[Date Prev][Date Next] [Chronological] [Thread] [Top]

Re: invalid syntax when teletexstring

2011/7/29 Howard Chu <hyc@symas.com>:
> Howard Chu wrote:
>> Erwann ABALEA wrote:
>>> Do you have any document or pointer to understand the task of
>>> converting to/from T.61, and incompatible character sets you talked
>>> about? I Googled for this, but I'm not sure of what I found (what I
>>> found reminds me of old character sets we used many years ago in
>>> France for the Minitel, with G1/G2 character groups, etc, not that far
>>> from VT consoles).
>> You can reference this old draft; I wrote Appendix A and B to document the
>> mapping as we understood it at that time. These Appendices were dropped
>> from
>> the final version because it was considered futile to attempt to document
>> the
>> T.61 character encoding rules.
>> http://tools.ietf.org/html/draft-ietf-ldapbis-strprep-00#appendix-A
>> You can also read libldap/t61.c; the code has been present in every
>> OpenLDAP
>> release since 2002 but is not compiled or used.
> This Guide has a pretty good discussion of the issues.
> http://www.cs.auckland.ac.nz/~pgut001/pubs/x509guide.txt
> The section on "Character Sets" is particularly relevant. The section on
> "Comparing DNs" is somewhat relevant, though in fact OpenLDAP has already
> solved this problem (for all the string types besides T61String) by doing
> all matching in UTF-8.

Thank you for the pointers. I appreciate Peter's writings, and already
read this text, some time ago, but wasn't focused on T.61 then.
OpenSSL in its 1.0.0 version internally stores the named in UTF8,
"semi-normalized" form (useless spaces removed, everything is
converted to lowercase, but no NFC/NFD normalization is done).

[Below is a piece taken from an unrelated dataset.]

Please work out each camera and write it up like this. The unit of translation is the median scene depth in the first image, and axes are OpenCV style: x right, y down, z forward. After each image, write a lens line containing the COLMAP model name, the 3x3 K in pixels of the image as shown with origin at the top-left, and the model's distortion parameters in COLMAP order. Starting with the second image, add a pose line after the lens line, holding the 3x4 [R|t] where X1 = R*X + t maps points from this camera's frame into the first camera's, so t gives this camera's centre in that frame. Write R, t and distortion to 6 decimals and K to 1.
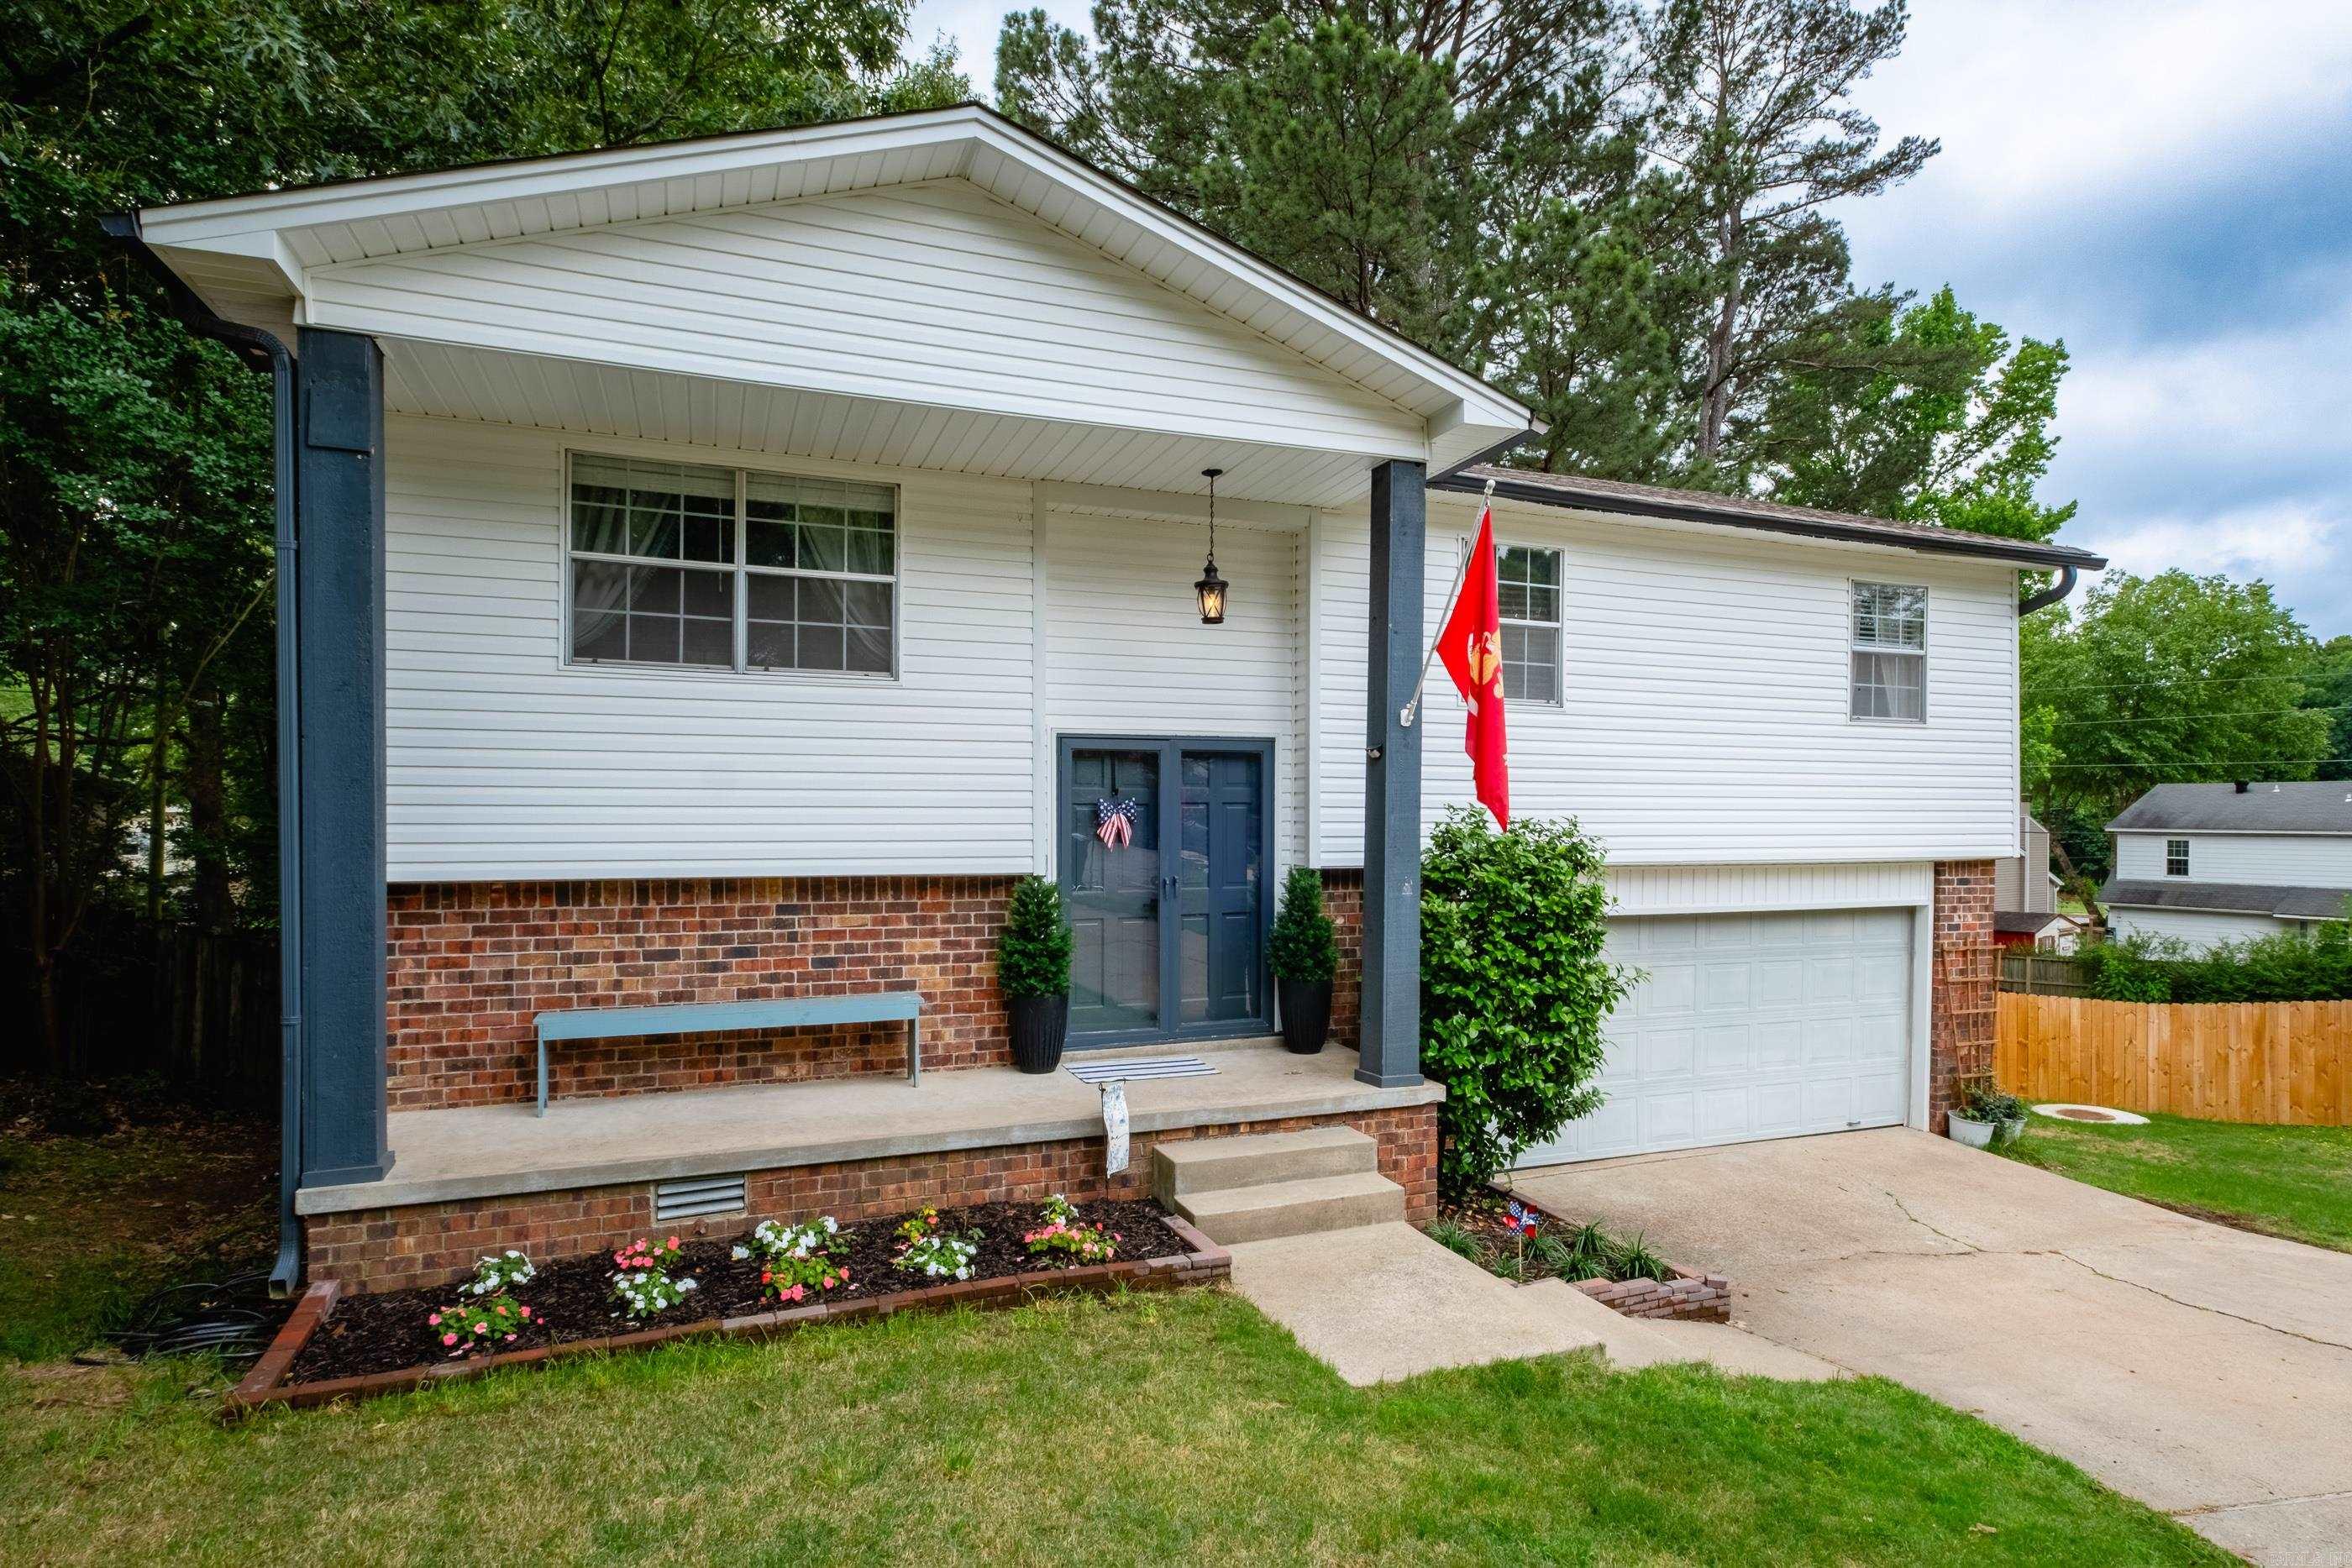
lens RADIAL K [[1140.3, 0, 1176.0], [0, 1140.3, 784.0], [0, 0, 1]] dist [0.001046, -0.001347]
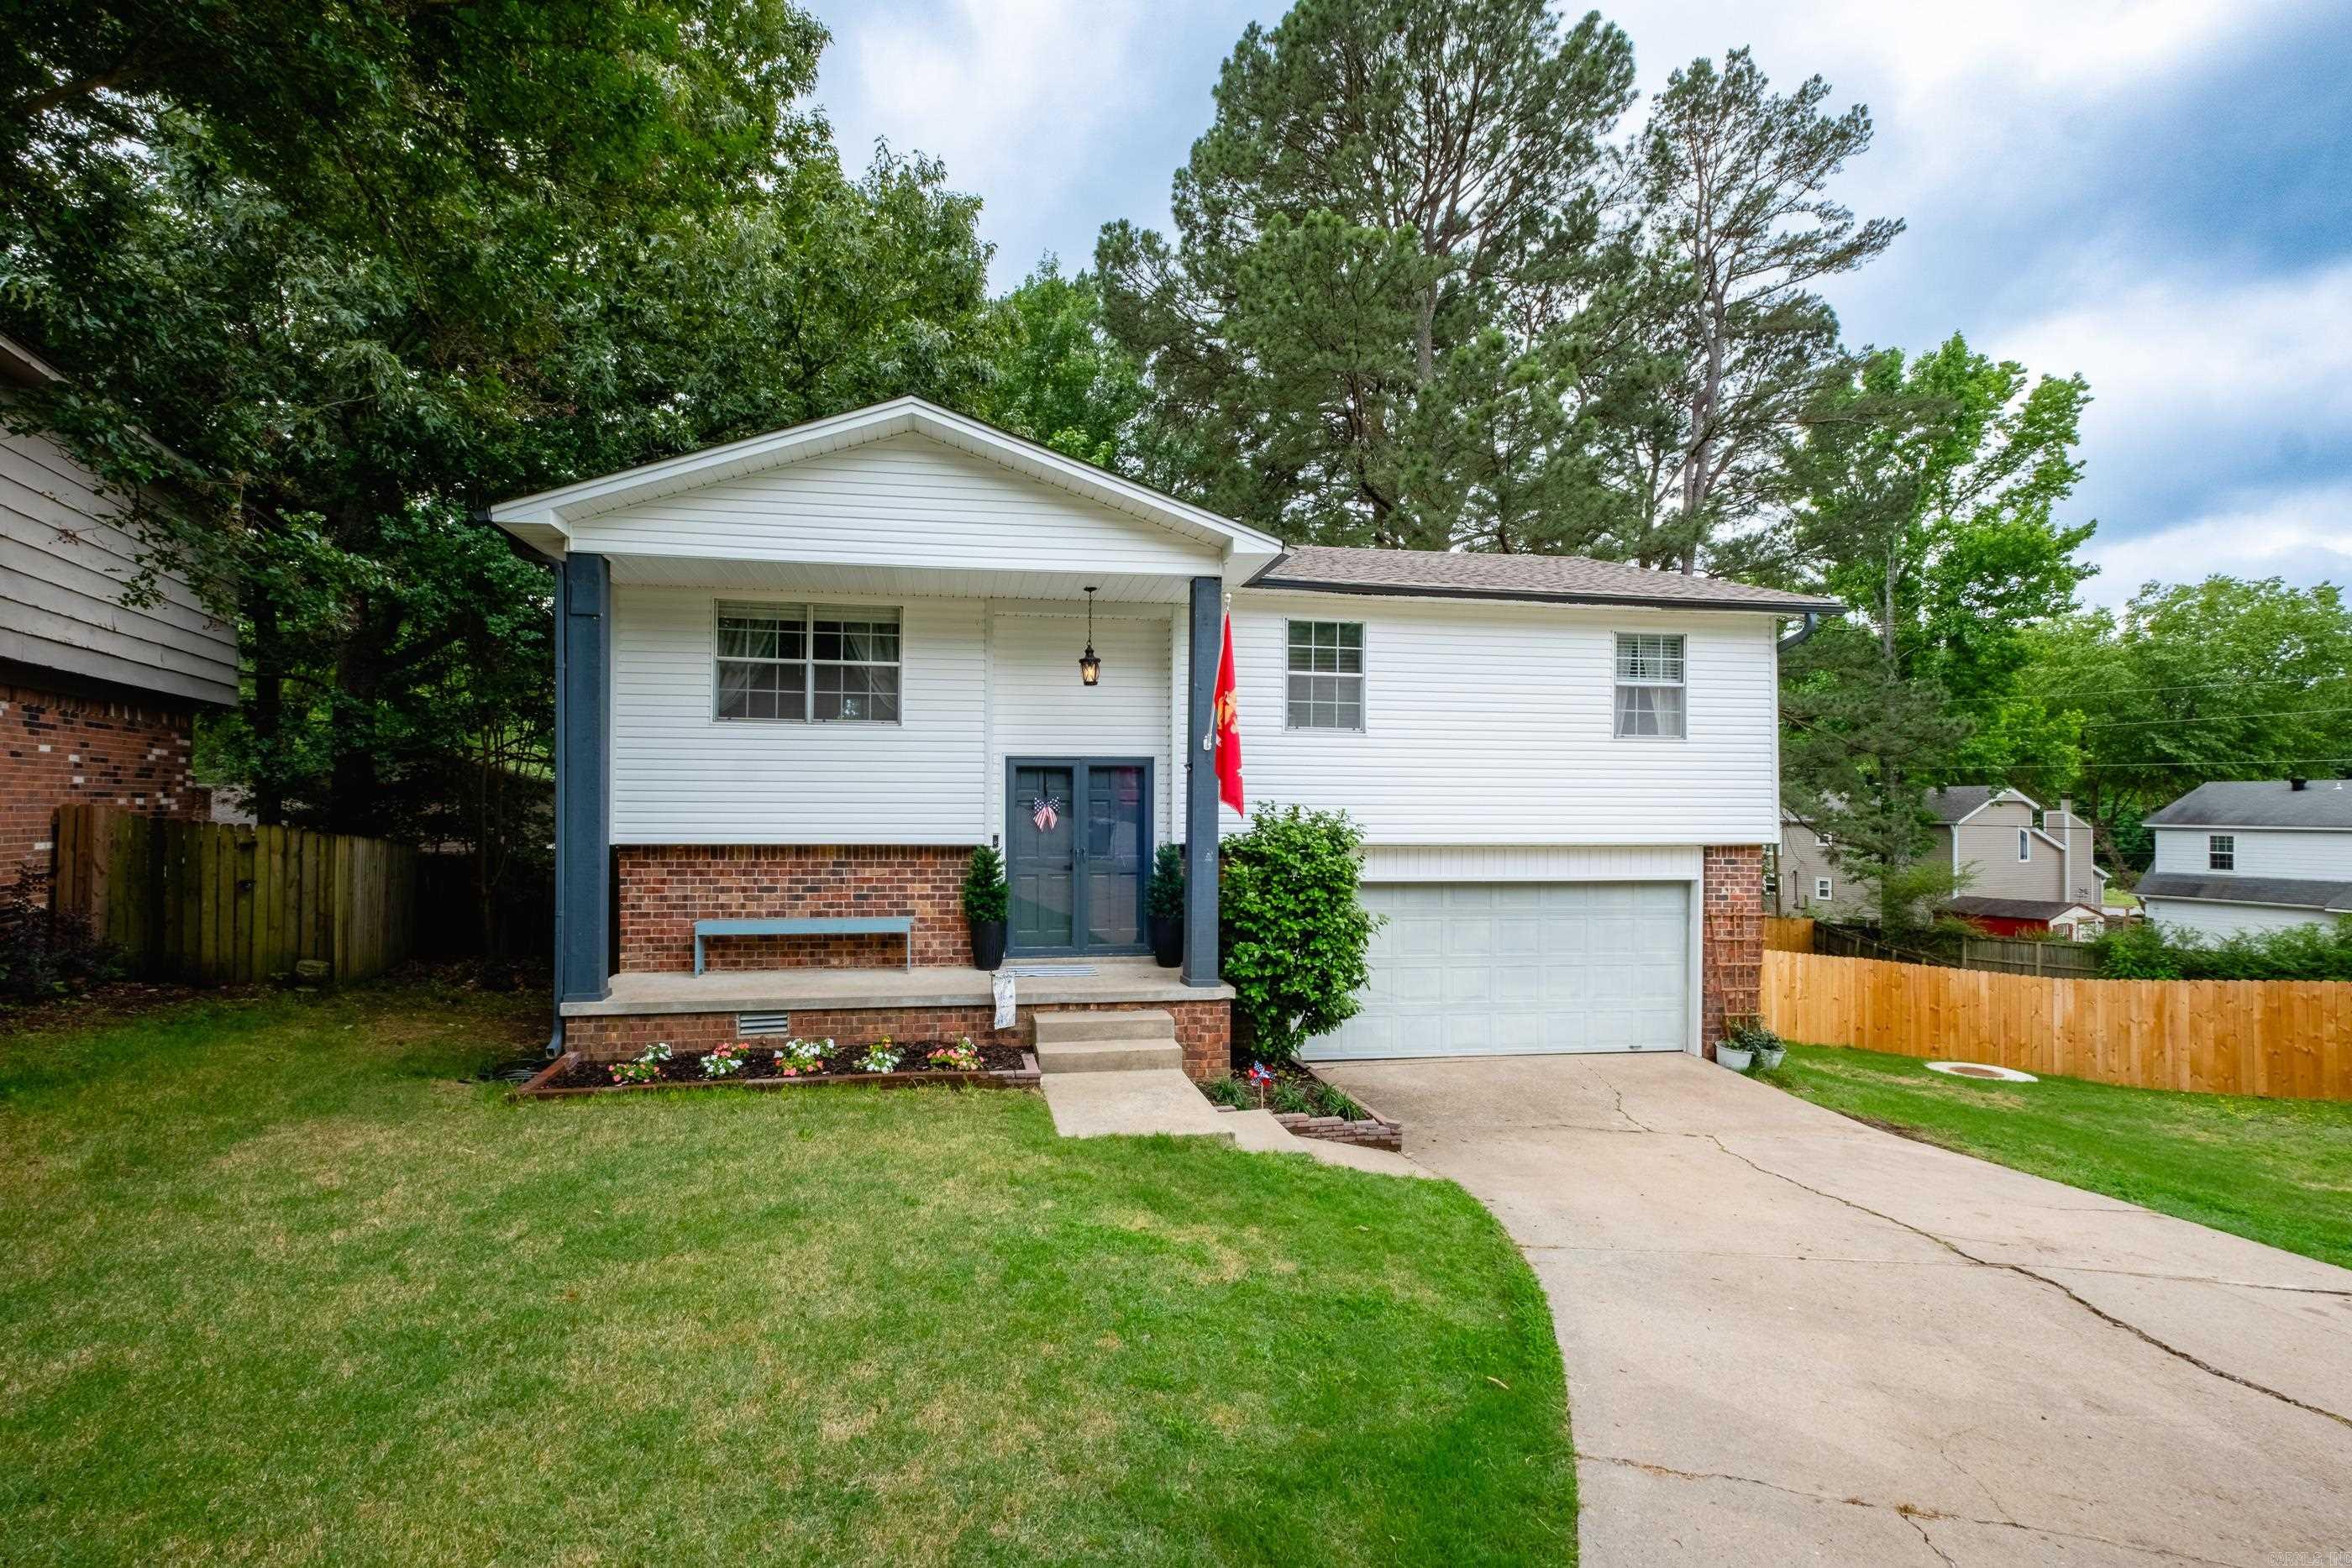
lens RADIAL K [[990.8, 0, 1179.3], [0, 990.8, 761.4], [0, 0, 1]] dist [-0.001205, 0.000120]
pose [[0.976232, -0.007760, -0.216591, 0.415304], [0.003119, 0.999758, -0.021760, -0.006322], [0.216707, 0.020567, 0.976020, -0.277844]]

I'm reading now libldap/t61.c. I just read the IETF draft, and the
numerous tables... What a mess. X.680 has a reference to T.61
recommendation, which was deleted some years ago, and I'm not clever
enough to make Google find a copy of the standard. It can't be bought
anymore from ITU, but it's still referenced by later standards. Nice.

Meanwhile, I still haven't found the Czech CSCA certificate, but I
know what to do with the remaining 1% uncertainty. The CN field is
encoded as T61String, to hold the "CSCA_CZ" value. That fits well
within the 7bits limit.

If everything is internally converted to UTF8 and t61.c seems to
provide a lossless T.61 to UTF8 conversion, why isn't it used?